• [TEXTE CITÉ]:
^^^^
On m’a raconté (et j’ai pu l’observer aussi) que je portais un certain nombre d’enjeux dans la famille entre autres par rapport à ma mère (dont la présence a mis du temps à être acceptée : l’un et l’autre de mes parents s’étaient mariés une première fois et avaient eus des enfants de ce premier mariage). Je me demande si le fait que mon prénom (prononçable dans l’une et l’autre langue), choisi par mon père (et réaffirmé avec mon troisième prénom) ne confirmait pas la présence de ma mère dans la famille. Mon frère du côté de mon père porte aussi un prénom prononçable en espagnol, mais il ne porte pas d’autres prénoms.
Un commentaire par Denys (20/01/2010 à 20:39)
Et n’oublions pas le Marie, deuxième prénom non usuel (et sans tiret) des individus de sexe mâle dans les familles gouvernées par le catholicisme le plus traditionnel. Ce qui, bien sûr, n’a aucun rapport avec quelque notion de statut social que ce soit.
(Au fait, j’ai migré sociomotards sous WordPress. Chouette, non ?)
Un commentaire par Baptiste Coulmont (20/01/2010 à 20:42)
Parfois même comme premier prénom, Marie : comme le Lieutenant Général Marie Pierre Koenig…
(Il était temps d’utiliser wordpress… dotclear, quand même, c’était pas sérieux !)
Un commentaire par Régis (22/01/2010 à 0:35)
Baptiste, ne vous en souvient-il pas des deux ménechmes d’Une Ténébreuse Affaire de Balzac? Marie-Paul et Paul-Marie. C’est un formidable polar. Le Député d’Arcis, inachevé, devait en être la suite.
Ayez la gentillesse de me dire si je peux éviter de vous voussoyer; sur internet, c’est difficile, mais à toi de faire la démarche.
^^^^
• [CONSIGNES]:
1: Mettez à jour le passage du texte cité allant de « Un commentaire par Baptiste » à « être la suite. » en remplaçant « polar » par « roman ».
2: Dans le texte cité, quel militaire est donné en exemple d'un homme portant Marie comme premier prénom ?

• [DONNÉES]:
^^^^
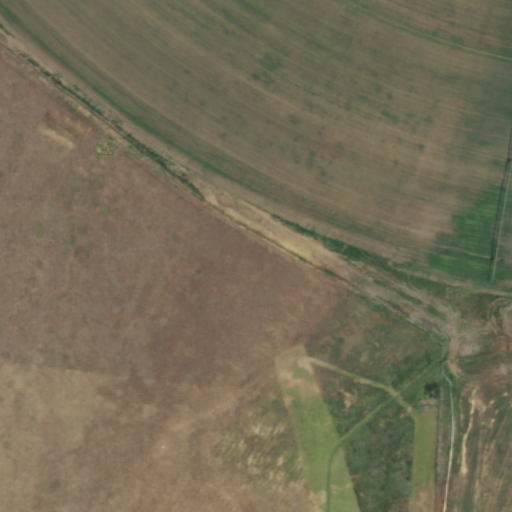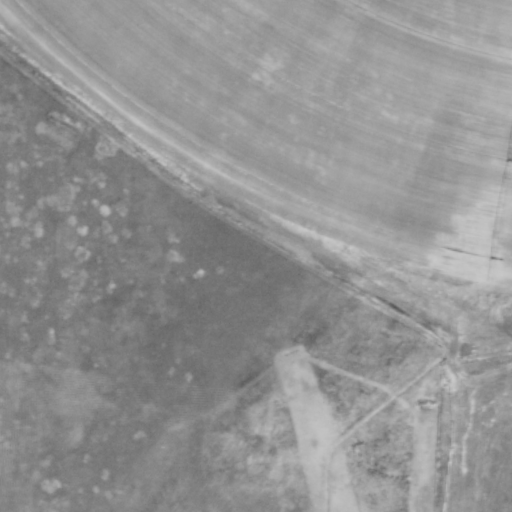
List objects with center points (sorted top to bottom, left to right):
crop: (256, 256)
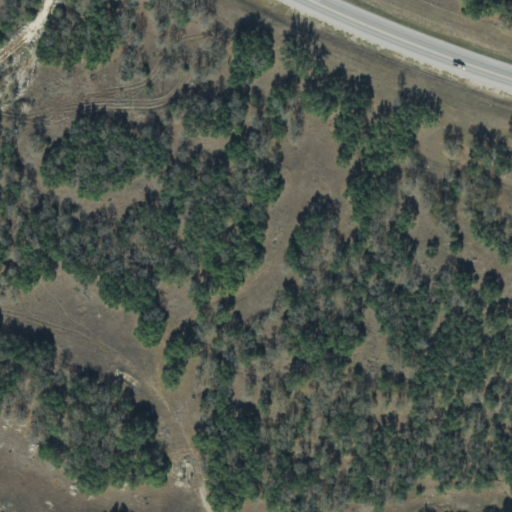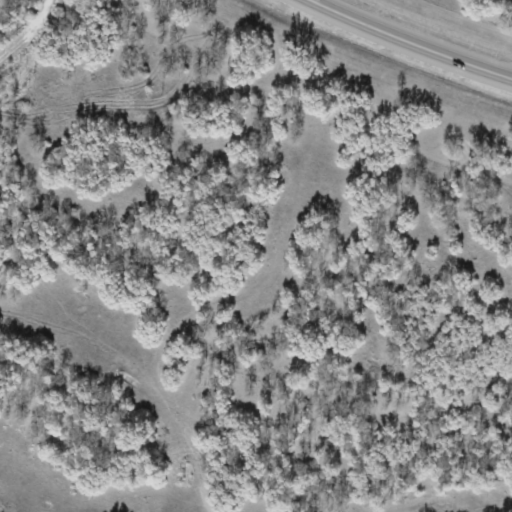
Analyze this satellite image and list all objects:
road: (406, 42)
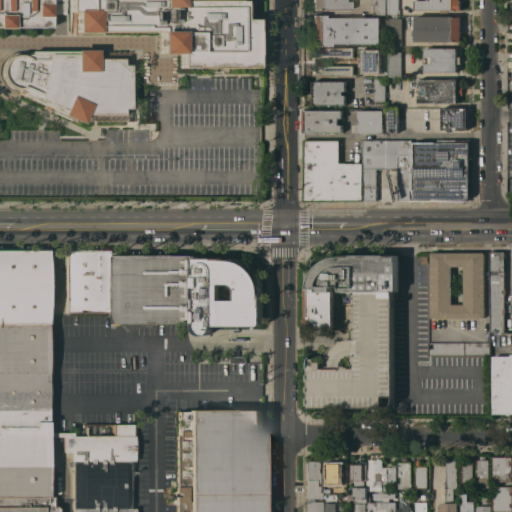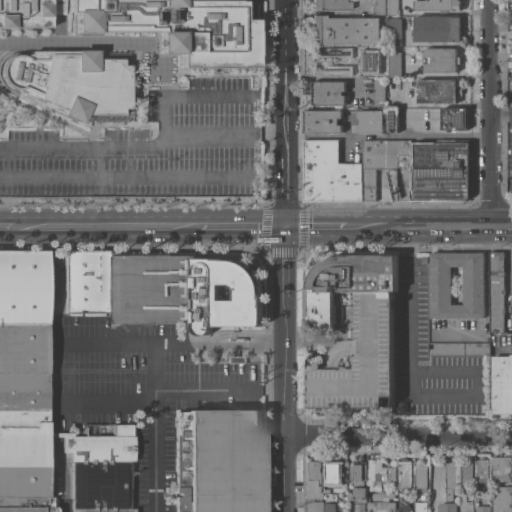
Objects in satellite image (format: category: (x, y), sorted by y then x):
building: (328, 4)
building: (330, 4)
building: (436, 4)
building: (389, 5)
building: (438, 5)
building: (58, 6)
building: (379, 7)
building: (392, 7)
building: (25, 13)
building: (25, 13)
building: (177, 27)
building: (178, 27)
building: (436, 28)
building: (437, 28)
building: (346, 29)
building: (344, 30)
building: (393, 30)
building: (393, 31)
road: (105, 42)
building: (332, 52)
building: (439, 59)
building: (441, 60)
building: (370, 61)
building: (371, 62)
building: (393, 63)
building: (394, 64)
building: (332, 69)
building: (337, 70)
building: (71, 81)
building: (72, 81)
building: (378, 89)
building: (379, 89)
building: (436, 90)
building: (438, 90)
building: (329, 92)
building: (329, 92)
road: (189, 94)
road: (27, 104)
road: (488, 112)
building: (122, 114)
road: (500, 114)
building: (453, 118)
building: (454, 118)
building: (323, 119)
building: (369, 120)
building: (392, 120)
building: (322, 121)
building: (370, 121)
road: (385, 136)
road: (142, 144)
parking lot: (148, 148)
building: (387, 165)
building: (370, 170)
building: (441, 170)
building: (330, 174)
road: (147, 175)
road: (432, 225)
road: (99, 227)
road: (240, 227)
traffic signals: (283, 227)
road: (318, 227)
road: (283, 256)
building: (89, 281)
building: (345, 281)
building: (456, 284)
building: (457, 284)
building: (23, 287)
building: (164, 288)
building: (153, 289)
building: (496, 291)
building: (497, 292)
building: (223, 294)
building: (355, 331)
building: (458, 347)
building: (459, 348)
building: (237, 358)
building: (23, 366)
building: (314, 369)
parking lot: (145, 379)
building: (351, 379)
building: (23, 380)
building: (501, 383)
building: (502, 384)
road: (410, 387)
building: (122, 430)
building: (59, 434)
road: (397, 435)
building: (98, 448)
building: (224, 452)
building: (23, 453)
building: (425, 458)
building: (222, 459)
building: (181, 463)
building: (501, 468)
building: (502, 468)
building: (100, 470)
building: (467, 470)
building: (482, 470)
building: (356, 471)
building: (450, 471)
building: (467, 471)
building: (481, 471)
building: (358, 473)
building: (404, 474)
building: (404, 474)
building: (420, 474)
building: (334, 475)
building: (379, 475)
building: (380, 475)
building: (420, 475)
building: (313, 476)
building: (333, 477)
building: (312, 478)
building: (450, 478)
building: (101, 486)
building: (359, 492)
building: (359, 494)
building: (310, 495)
building: (478, 496)
building: (414, 498)
building: (501, 498)
building: (502, 498)
road: (157, 503)
building: (224, 503)
building: (382, 503)
building: (405, 503)
building: (27, 504)
building: (466, 504)
building: (313, 505)
building: (319, 506)
building: (380, 506)
building: (419, 506)
building: (420, 506)
building: (466, 506)
building: (329, 507)
building: (359, 507)
building: (446, 507)
building: (448, 507)
building: (403, 508)
building: (481, 508)
building: (483, 509)
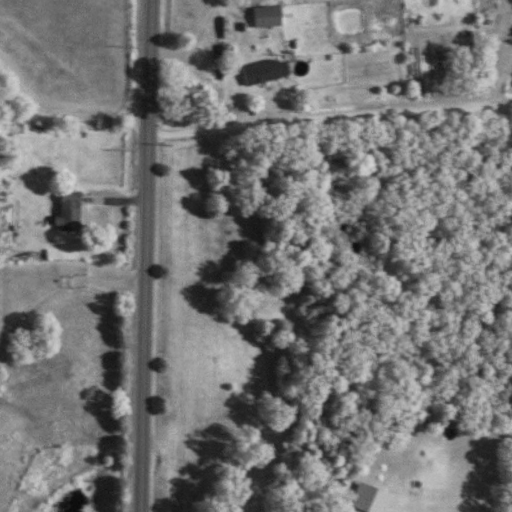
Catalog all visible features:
building: (269, 73)
building: (189, 96)
road: (331, 119)
building: (63, 210)
road: (149, 255)
road: (62, 281)
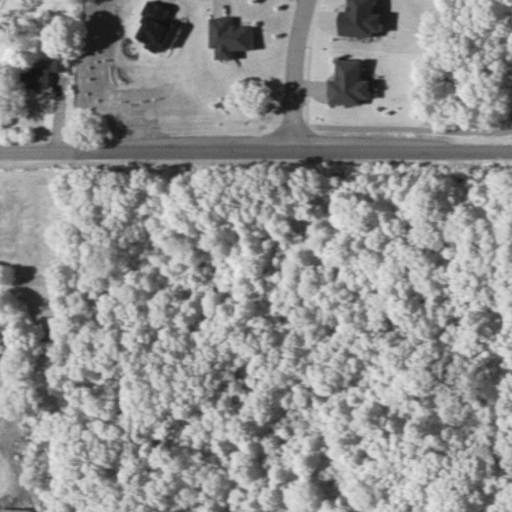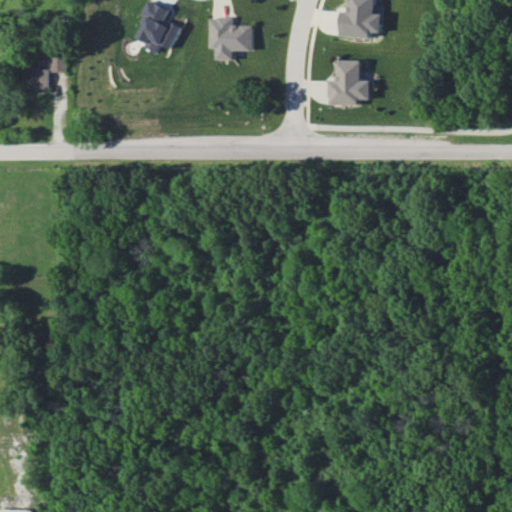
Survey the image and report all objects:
building: (361, 18)
building: (155, 26)
building: (228, 36)
building: (59, 62)
building: (44, 63)
road: (291, 76)
building: (36, 77)
building: (349, 83)
road: (255, 153)
airport: (28, 396)
airport apron: (32, 510)
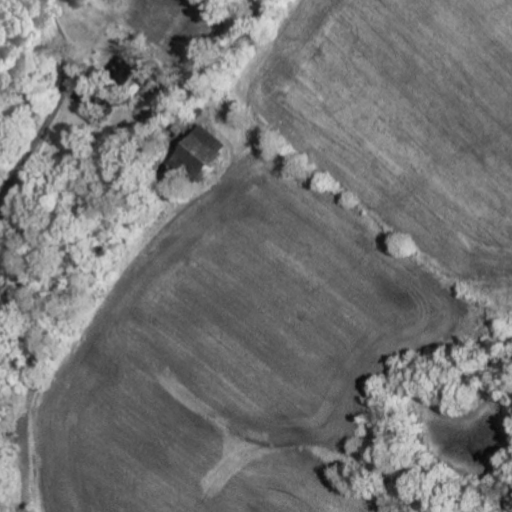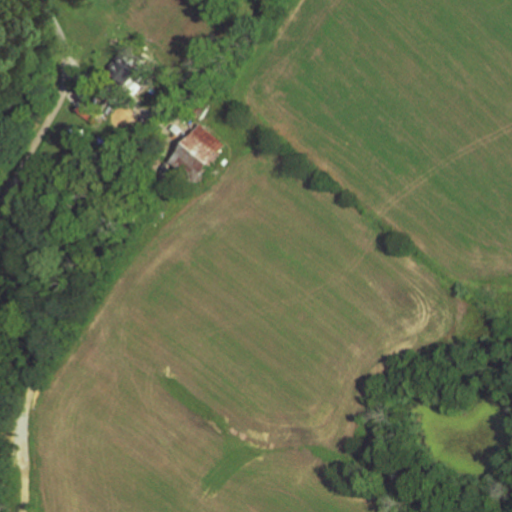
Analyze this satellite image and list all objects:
building: (129, 68)
road: (112, 91)
road: (55, 109)
building: (205, 150)
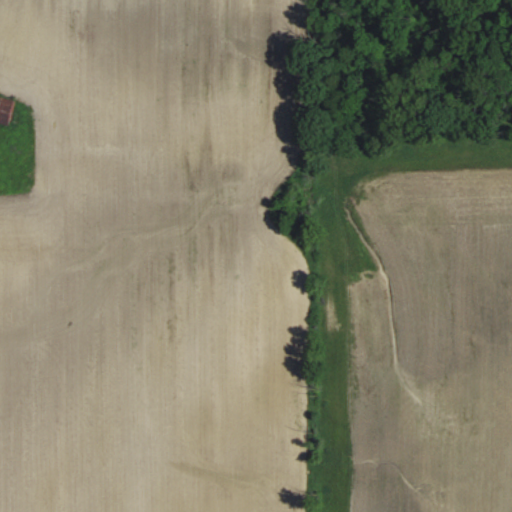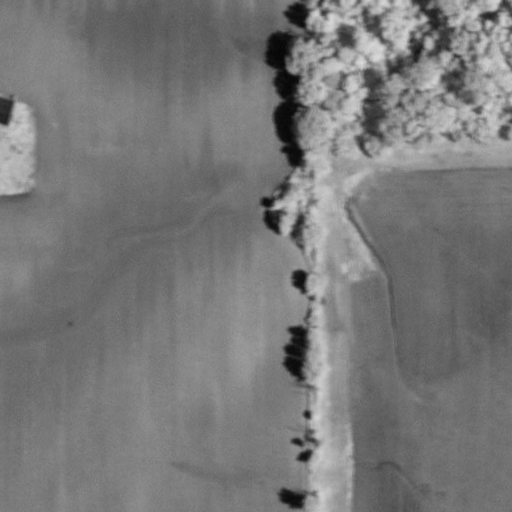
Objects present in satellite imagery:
building: (6, 106)
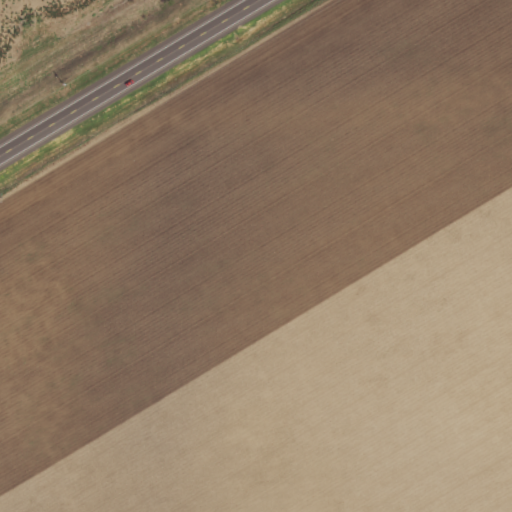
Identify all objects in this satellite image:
road: (132, 79)
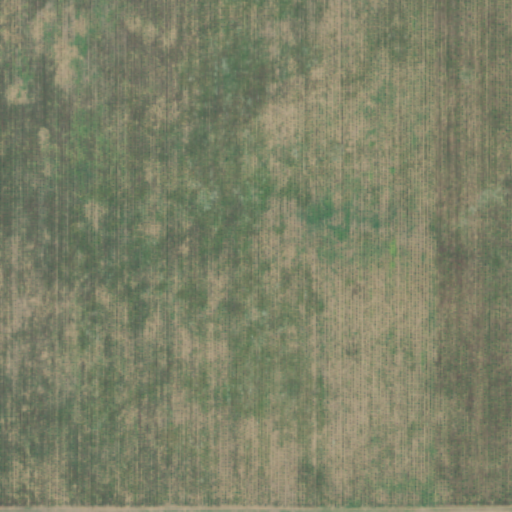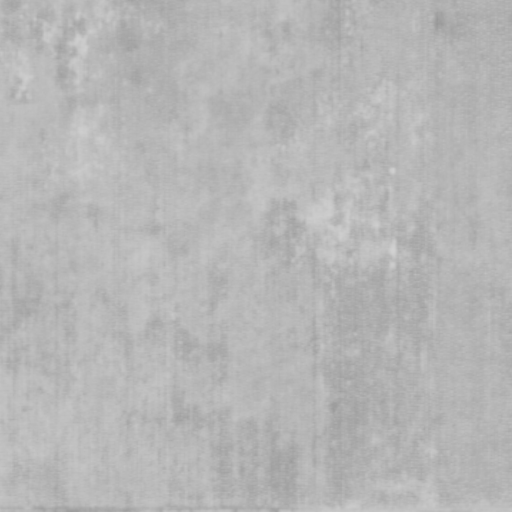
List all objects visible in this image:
road: (256, 508)
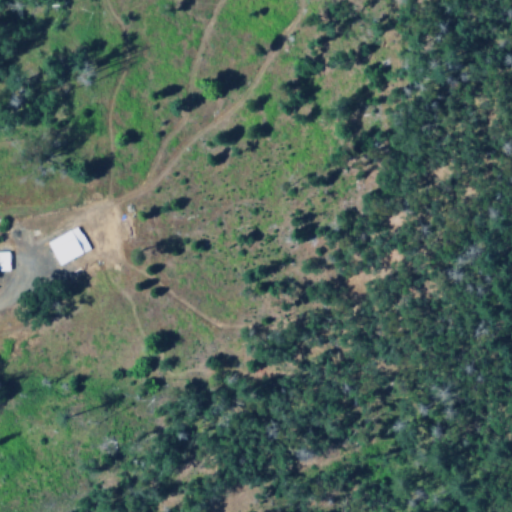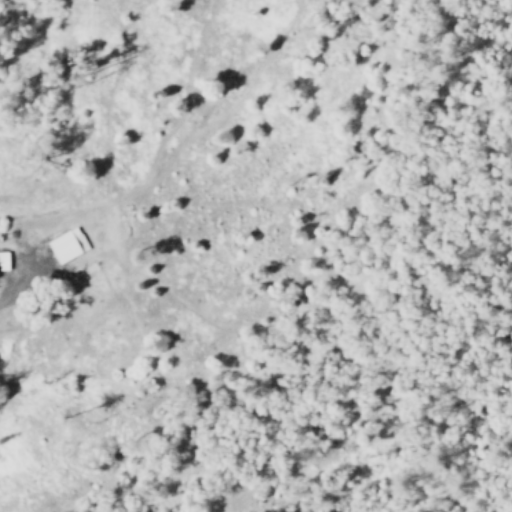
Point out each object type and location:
building: (68, 245)
building: (4, 260)
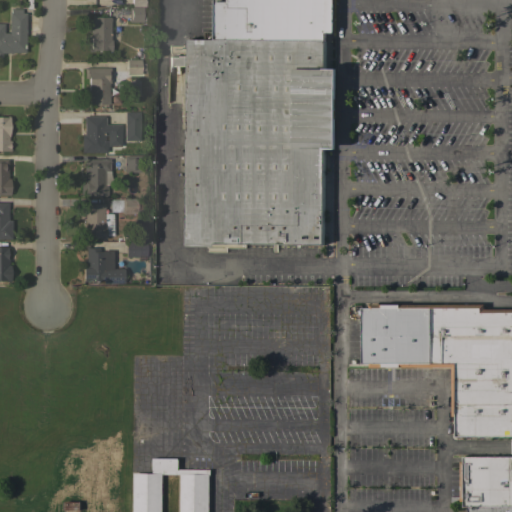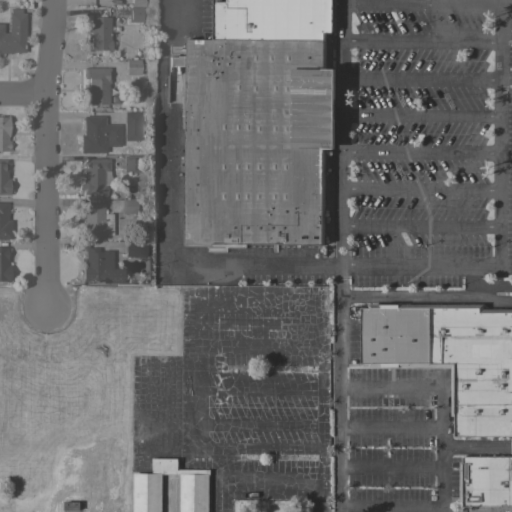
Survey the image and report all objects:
road: (441, 1)
road: (393, 2)
road: (477, 2)
building: (138, 3)
building: (134, 11)
building: (137, 13)
building: (271, 20)
building: (12, 32)
building: (13, 32)
building: (98, 33)
building: (98, 33)
road: (501, 40)
road: (423, 41)
building: (175, 61)
building: (131, 66)
building: (133, 66)
road: (423, 79)
road: (507, 79)
building: (96, 84)
building: (97, 84)
road: (26, 97)
road: (422, 115)
building: (131, 118)
building: (257, 124)
building: (130, 125)
building: (3, 132)
building: (4, 134)
building: (97, 134)
building: (97, 134)
building: (256, 140)
road: (342, 148)
road: (422, 153)
road: (52, 154)
building: (131, 164)
building: (3, 176)
building: (92, 176)
building: (4, 177)
building: (95, 177)
road: (421, 190)
road: (501, 200)
building: (123, 205)
road: (165, 217)
building: (94, 221)
building: (4, 222)
building: (96, 222)
building: (3, 223)
road: (421, 226)
building: (134, 248)
building: (131, 249)
building: (3, 263)
building: (4, 264)
road: (407, 265)
building: (99, 266)
building: (99, 266)
rooftop solar panel: (86, 277)
rooftop solar panel: (111, 282)
road: (492, 287)
road: (407, 296)
road: (493, 299)
road: (231, 304)
road: (259, 348)
building: (449, 356)
building: (450, 356)
road: (230, 388)
road: (444, 398)
road: (339, 404)
road: (140, 406)
road: (170, 424)
road: (259, 424)
road: (391, 428)
road: (444, 458)
road: (391, 468)
building: (485, 480)
road: (254, 482)
building: (485, 483)
building: (169, 487)
building: (170, 488)
road: (444, 489)
road: (221, 497)
road: (392, 503)
building: (488, 507)
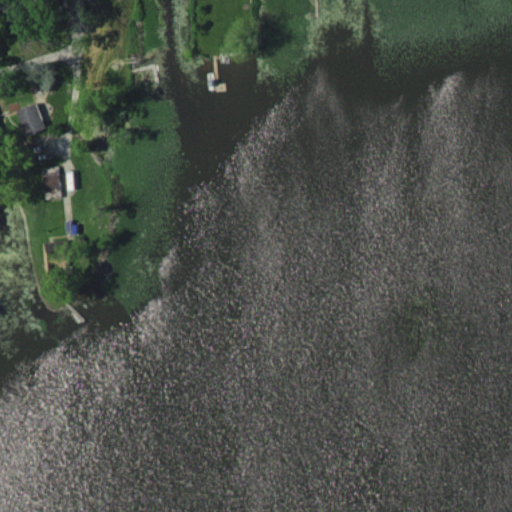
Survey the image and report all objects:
building: (13, 21)
road: (37, 60)
road: (71, 75)
building: (34, 118)
building: (0, 128)
building: (53, 179)
building: (58, 257)
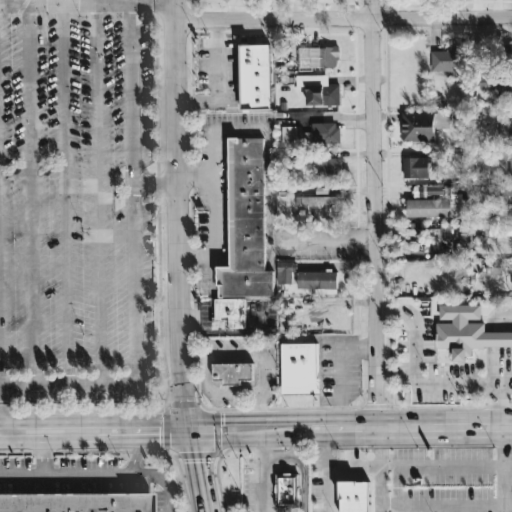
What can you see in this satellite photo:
road: (85, 1)
road: (341, 19)
building: (321, 57)
building: (444, 60)
building: (255, 77)
building: (256, 78)
building: (488, 81)
road: (215, 84)
building: (318, 90)
building: (422, 126)
building: (505, 129)
building: (288, 134)
building: (321, 134)
road: (213, 151)
building: (326, 167)
building: (415, 168)
road: (152, 183)
road: (30, 193)
road: (65, 193)
road: (97, 193)
building: (433, 201)
building: (319, 203)
parking lot: (78, 206)
road: (373, 213)
road: (175, 215)
road: (214, 234)
building: (242, 236)
road: (132, 254)
building: (493, 268)
building: (284, 272)
building: (317, 281)
building: (465, 332)
building: (299, 369)
building: (299, 369)
building: (231, 373)
building: (232, 373)
road: (425, 382)
road: (504, 387)
road: (1, 409)
road: (282, 418)
road: (444, 428)
traffic signals: (189, 431)
road: (49, 432)
road: (143, 432)
road: (344, 438)
road: (248, 439)
road: (139, 452)
road: (43, 453)
road: (291, 459)
road: (417, 467)
road: (197, 471)
road: (504, 471)
road: (100, 473)
road: (266, 475)
road: (329, 475)
road: (304, 483)
building: (284, 489)
building: (285, 490)
building: (353, 497)
building: (79, 500)
building: (75, 503)
road: (416, 504)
^^^^
• [RÉPONSES ATTENDUES]:
1:
Un commentaire par Baptiste Coulmont (20/01/2010 à 20:42)
Parfois même comme premier prénom, Marie : comme le Lieutenant Général Marie Pierre Koenig…
(Il était temps d’utiliser wordpress… dotclear, quand même, c’était pas sérieux !)
Un commentaire par Régis (22/01/2010 à 0:35)
Baptiste, ne vous en souvient-il pas des deux ménechmes d’Une Ténébreuse Affaire de Balzac? Marie-Paul et Paul-Marie. C’est un formidable roman. Le Député d’Arcis, inachevé, devait en être la suite.

2: Le lieutenant général Marie Pierre Koenig.